Vian decide di smettere di scrivere, e da quel momento si dedicherà
prevalentemente alle canzoni, e all’attività musicale in genere.
Diventa direttore della Philips, della Fontana e della Barclay, si
occuperà fra l’altro della colonna sonora di alcuni film di successo,
collaborerà alle riviste musicali più importanti, fra cui Jazz Hot.

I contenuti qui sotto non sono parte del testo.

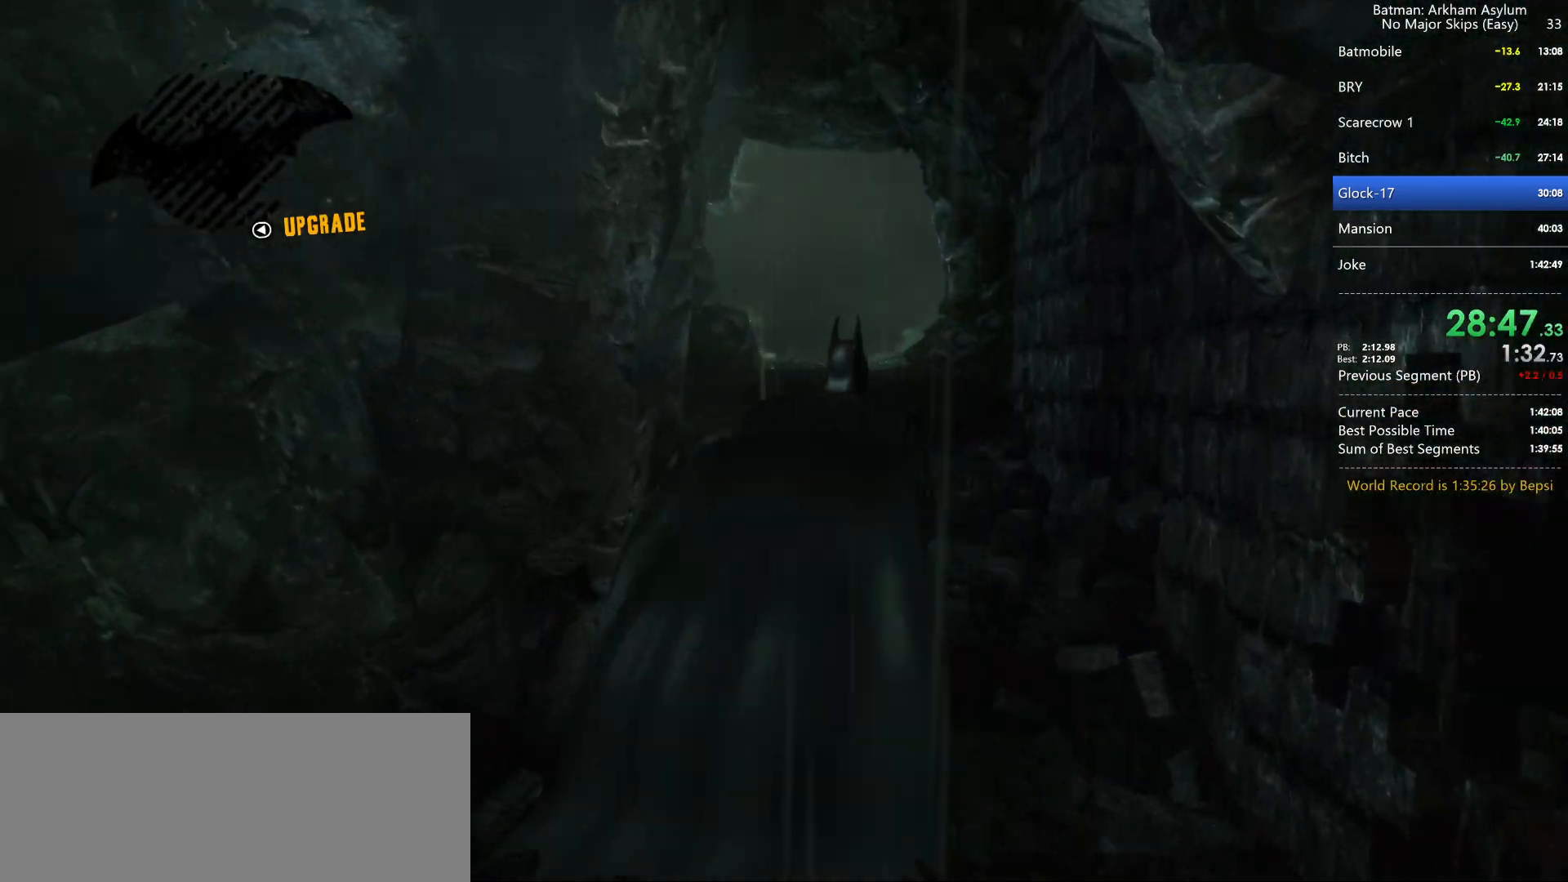
{"keys": [], "mouse": [], "events": [[67, "cross", "down"], [150, "cross", "up"], [217, "cross", "down"], [283, "cross", "up"], [367, "cross", "down"], [450, "cross", "up"]]}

Cede i diritti cinematografici di Sputerò sulle vostre tombe, ma
viene estromesso dalla sceneggiatura del film. Scrive anche diverse opere
per il teatro, (fra tutti ricordiamo almeno Generali a merenda, rimesso in
scena anche da noi in italia nell’autunno 2004 dalla compagnia stabile
del Teatro Metastasio di Prato, con la regia di Massimo Luconi) si inventa una
serie di oggetti, viene eletto membro dell’accademia francese di
patafisica, conduce parecchie trasmissioni a carattere musicale, ma la sua
via si è ormai definitivamente separata dalla letteratura.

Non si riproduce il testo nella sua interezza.